Top of Extract

3.2. Electrochemical Behavior of Immunosensor

Voltammetric measurements were conducted after the addition of each layer to construct the immunosensor: SPE, SPE/AuNPs, SPE/AuNPs/Ab, SPE/AuNPs/Ab/BSA, and SPE/AuNPs/Ab/BSA/CA 15-3. These analyses were performed in an electrochemical cell containing 0.50 mM [Fe(CN)₆]⁴⁻ in PBS (Figure 3A), and the voltammograms are shown in Figure 3B.

Initially, the modification of the SPE with AuNPs resulted in an increase in the peak current, owing to the excellent electrical conductivity of the metallic nanoparticles. When the Ab layer was added to the SPE/AuNPs, it formed an insulating protein layer that acted as a kinetic barrier for the transfer of mass and electrons between the transducer and the redox species. This resulted in a decrease in the current response. Blocking with BSA further decreased the current. The formation of an immune complex on the surface of the immunosensor, which occurs after the interaction of the antigen with the antibody, complicates the electronic transfer process and results in practically zero-current values. This caused a significant difference in the responses of the device in the presence and absence of the analyte, enabling indirect detection through the oxidation of potassium ferrocyanide. These findings suggest that the immunosensor may be useful for detecting CA 15-3 by monitoring ferrocyanide oxidation and relating it to antigen–antibody interactions.

Bottom of Extract

### Prompt 1
Translate this sentence from the extract into Spanish: "Blocking with BSA further decreased the current."
### Prompt 2
Output the part of the extract from "Voltammetric measurements were" to "in Figure 3B.", word for word.
The data on the pages that come next is not needed.

Top of Supplied entries

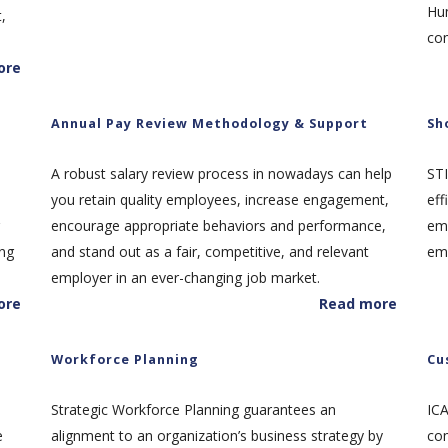
Hu
,
co
ore
Annual Pay Review Methodology & Support
Sh
A robust salary review process in nowadays can help
STI
you retain quality employees, increase engagement,
eff
encourage appropriate behaviors and performance,
emp
ing
and stand out as a fair, competitive, and relevant
emp
employer in an ever-changing job market.
ore
Read more
Workforce Planning
Cu
Strategic Workforce Planning guarantees an
IC
e
alignment to an organization’s business strategy by
com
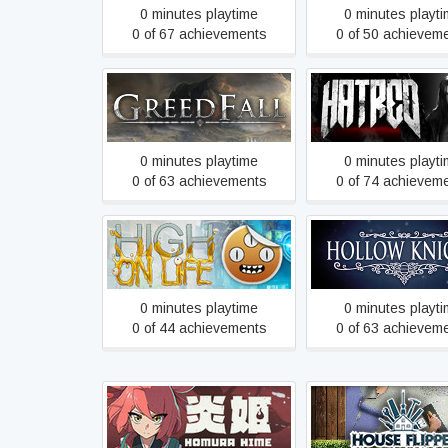
0 minutes playtime
0 minutes playt
0 of 67 achievements
0 of 50 achievem
GreedFall
Hatred
0 minutes playtime
0 minutes playt
0 of 63 achievements
0 of 74 achievem
High On Life
Hollow Knight
0 minutes playtime
0 minutes playt
0 of 44 achievements
0 of 63 achievem
Homura Hime
House Flipper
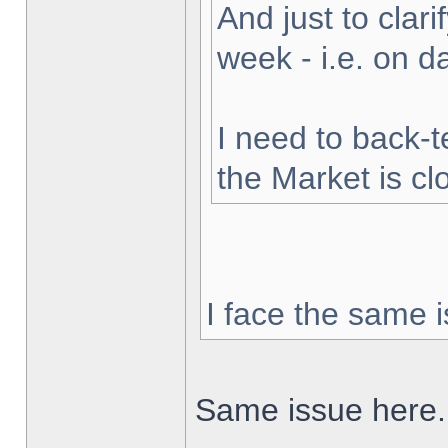
And just to clarif
week - i.e. on 
I need to back-t
the Market is cl
I face the same i
Same issue here.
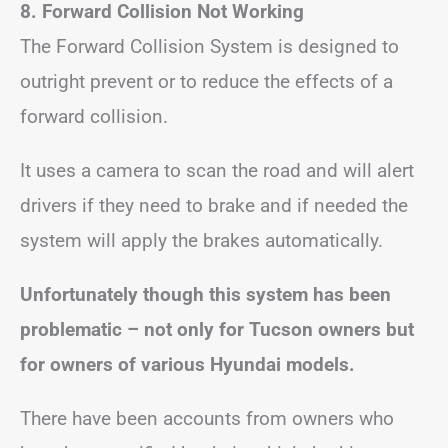
8.
Forward Collision Not Working
The Forward Collision System is designed to
outright prevent or to reduce the effects of a
forward collision.
It uses a camera to scan the road and will alert
drivers if they need to brake and if needed the
system will apply the brakes automatically.
Unfortunately though this system has been
problematic – not only for Tucson owners but
for owners of various Hyundai models.
There have been accounts from owners who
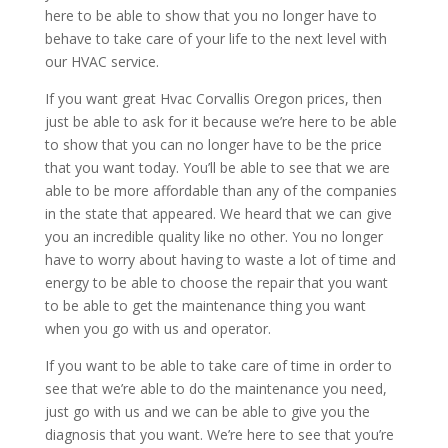
here to be able to show that you no longer have to
behave to take care of your life to the next level with
our HVAC service.
If you want great Hvac Corvallis Oregon prices, then
just be able to ask for it because we’re here to be able
to show that you can no longer have to be the price
that you want today. You’ll be able to see that we are
able to be more affordable than any of the companies
in the state that appeared. We heard that we can give
you an incredible quality like no other. You no longer
have to worry about having to waste a lot of time and
energy to be able to choose the repair that you want
to be able to get the maintenance thing you want
when you go with us and operator.
If you want to be able to take care of time in order to
see that we’re able to do the maintenance you need,
just go with us and we can be able to give you the
diagnosis that you want. We’re here to see that you’re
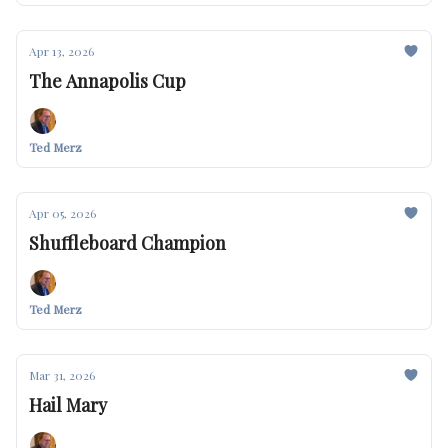
Apr 13, 2026
The Annapolis Cup
Ted Merz
Apr 05, 2026
Shuffleboard Champion
Ted Merz
Mar 31, 2026
Hail Mary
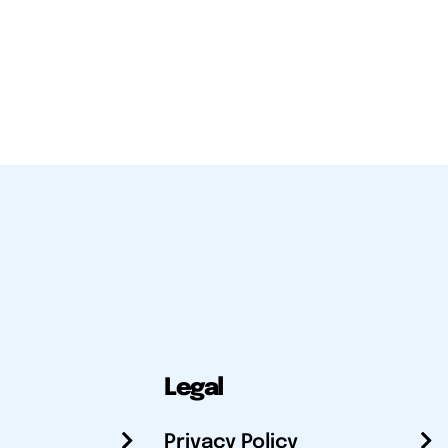
Legal
Privacy Policy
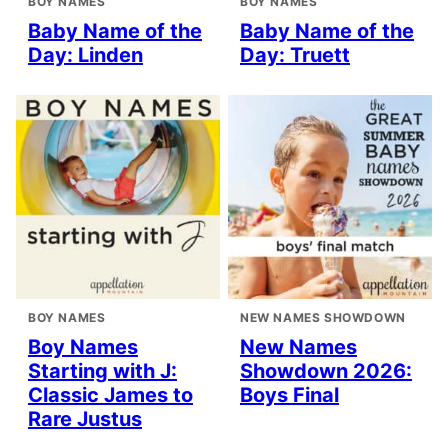
BOY NAMES
BOY NAMES
Baby Name of the
Baby Name of the
Day: Linden
Day: Truett
BOY NAMES
NEW NAMES SHOWDOWN
Boy Names
New Names
Starting with J:
Showdown 2026:
Classic James to
Boys Final
Rare Justus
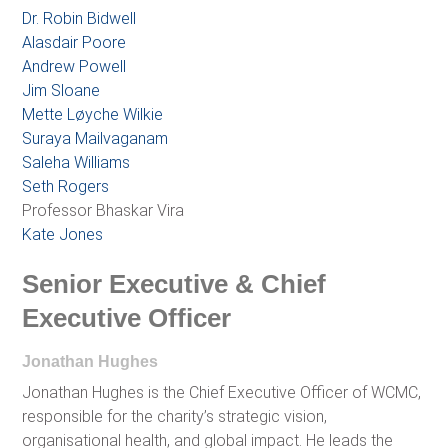
Dr. Robin Bidwell
Alasdair Poore
Andrew Powell
Jim Sloane
Mette Løyche Wilkie
Suraya Mailvaganam
Saleha Williams
Seth Rogers
Professor Bhaskar Vira
Kate Jones
Senior Executive & Chief
Executive Officer
Jonathan Hughes
Jonathan Hughes is the Chief Executive Officer of WCMC,
responsible for the charity’s strategic vision,
organisational health, and global impact. He leads the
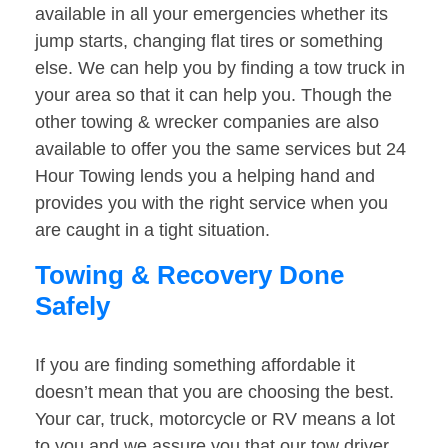
available in all your emergencies whether its
jump starts, changing flat tires or something
else. We can help you by finding a tow truck in
your area so that it can help you. Though the
other towing & wrecker companies are also
available to offer you the same services but 24
Hour Towing lends you a helping hand and
provides you with the right service when you
are caught in a tight situation.
Towing & Recovery Done
Safely
If you are finding something affordable it
doesn’t mean that you are choosing the best.
Your car, truck, motorcycle or RV means a lot
to you and we assure you that our tow driver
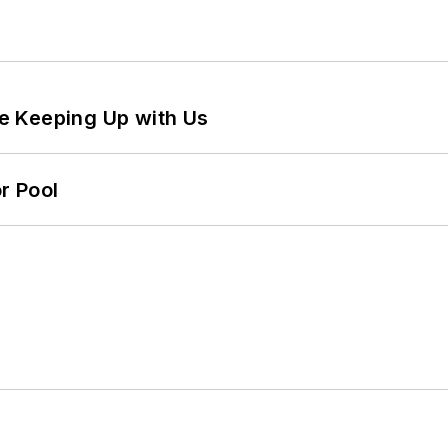
e Keeping Up with Us
r Pool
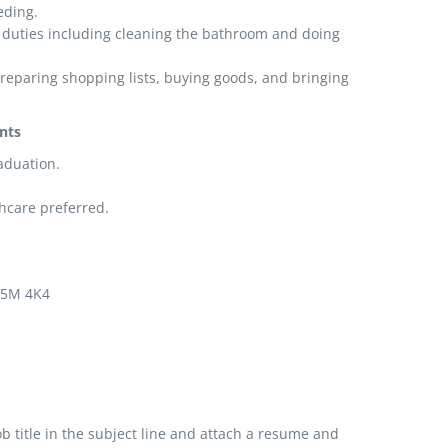
eding.
duties including cleaning the bathroom and doing
preparing shopping lists, buying goods, and bringing
nts
aduation.
.
thcare preferred.
 V5M 4K4
b title in the subject line and attach a resume and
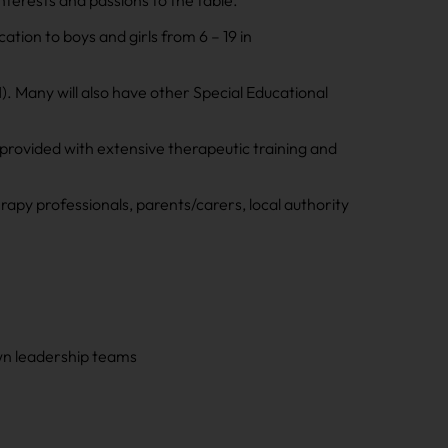
nterests and passions to the table.
tion to boys and girls from 6 – 19 in
. Many will also have other Special Educational
provided with extensive therapeutic training and
rapy professionals, parents/carers, local authority
own leadership teams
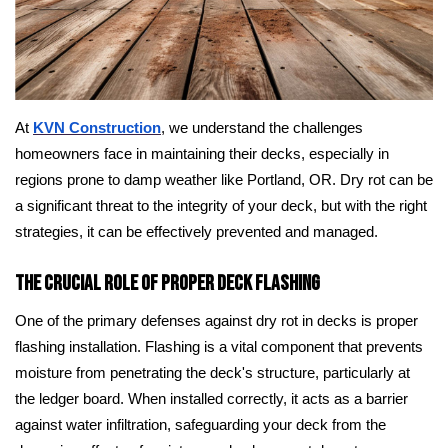
At
KVN Construction
, we understand the challenges
homeowners face in maintaining their decks, especially in
regions prone to damp weather like Portland, OR. Dry rot can be
a significant threat to the integrity of your deck, but with the right
strategies, it can be effectively prevented and managed.
The Crucial Role of Proper Deck Flashing
One of the primary defenses against dry rot in decks is proper
flashing installation. Flashing is a vital component that prevents
moisture from penetrating the deck's structure, particularly at
the ledger board. When installed correctly, it acts as a barrier
against water infiltration, safeguarding your deck from the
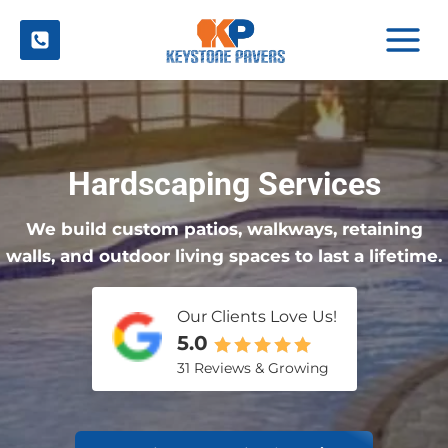
Skip
to
content
Hardscaping Services
We build custom patios, walkways, retaining
walls, and outdoor living spaces to last a lifetime.
Our Clients Love Us!
5.0
31 Reviews & Growing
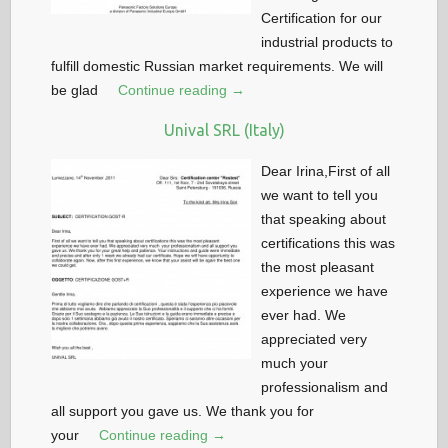
Certification for our
industrial products to
fulfill domestic Russian market requirements. We will
be glad
Continue reading →
Unival SRL (Italy)
Dear Irina,First of all
we want to tell you
that speaking about
certifications this was
the most pleasant
experience we have
ever had. We
appreciated very
much your
professionalism and
all support you gave us. We thank you for
your
Continue reading →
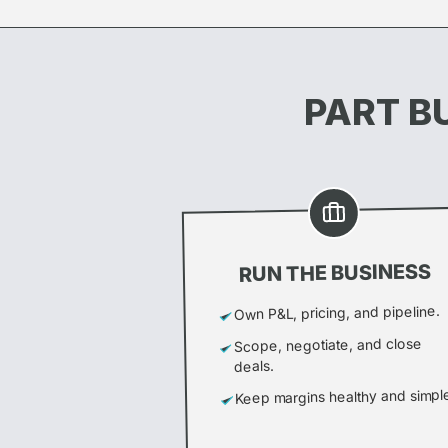
PART BU
RUN THE BUSINESS
Own P&L, pricing, and pipeline.
Scope, negotiate, and close
deals.
Keep margins healthy and simpl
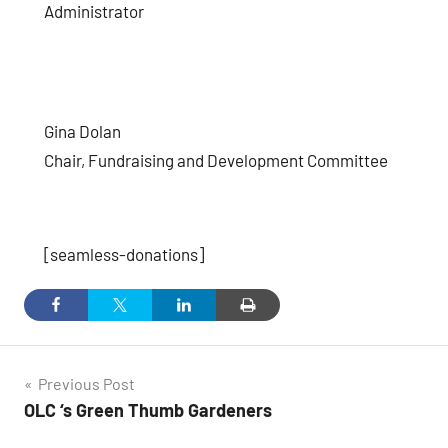
Administrator
Gina Dolan
Chair, Fundraising and Development Committee
[seamless-donations]
Post
Previous Post
OLC ‘s Green Thumb Gardeners
navigation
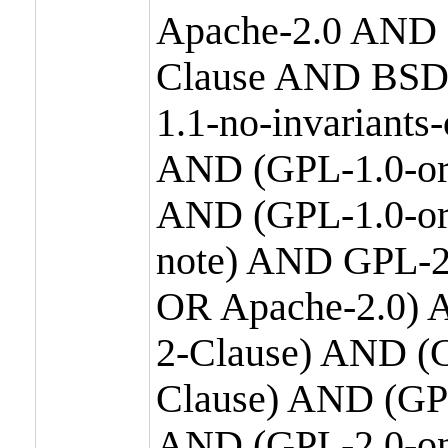
Apache-2.0 AND
Clause AND BSD
1.1-no-invariants
AND (GPL-1.0-or
AND (GPL-1.0-or-
note) AND GPL-2
OR Apache-2.0) 
2-Clause) AND (
Clause) AND (GP
AND (GPL-2.0-on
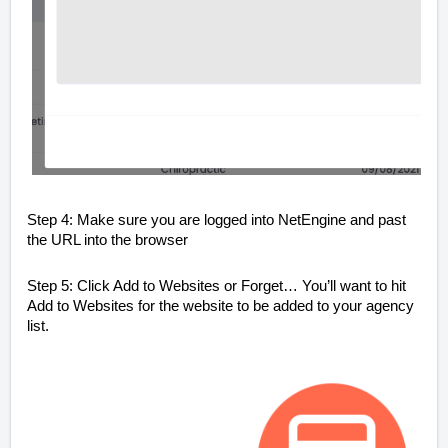
Step 4: Make sure you are logged into NetEngine and past
the URL into the browser
Step 5: Click Add to Websites or Forget… You’ll want to hit
Add to Websites for the website to be added to your agency
list.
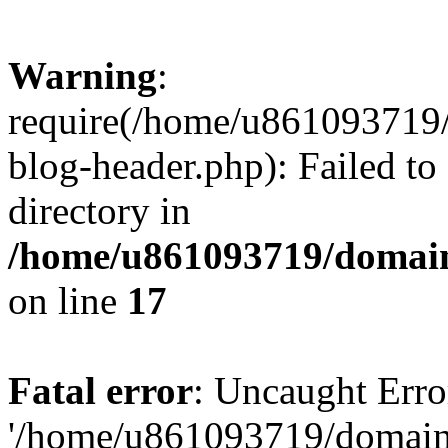
Warning
:
require(/home/u861093719/
blog-header.php): Failed to
directory in
/home/u861093719/domain
on line
17
Fatal error
: Uncaught Erro
'/home/u861093719/domains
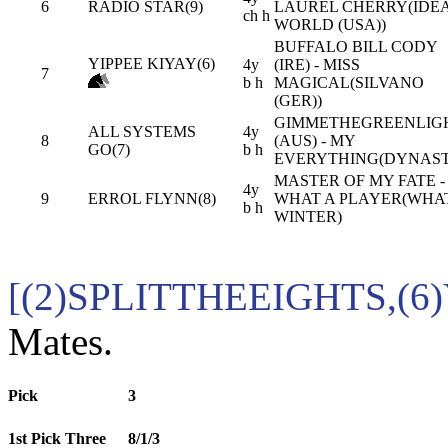
6
RADIO STAR(9)
LAUREL CHERRY(IDE
ch h
WORLD (USA))
BUFFALO BILL CODY
YIPPEE KIYAY(6)
4y
(IRE) - MISS
7
b h
MAGICAL(SILVANO
(GER))
GIMMETHEGREENLIG
ALL SYSTEMS
4y
8
(AUS) - MY
GO(7)
b h
EVERYTHING(DYNAST
MASTER OF MY FATE -
4y
9
ERROL FLYNN(8)
WHAT A PLAYER(WHA
b h
WINTER)
[(2)SPLITTHEEIGHTS,(6
Mates.
Pick
3
1st Pick Three
8/1/3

Bottom of Supplied entries

### Reply 1
El bloqueo con BSA disminuyó aún más la corriente.

### Reply 2
Voltammetric measurements were conducted after the addition of each layer to construct the immunosensor: SPE, SPE/AuNPs, SPE/AuNPs/Ab, SPE/AuNPs/Ab/BSA, and SPE/AuNPs/Ab/BSA/CA 15-3. These analyses were performed in an electrochemical cell containing 0.50 mM [Fe(CN)₆]⁴⁻ in PBS (Figure 3A), and the voltammograms are shown in Figure 3B.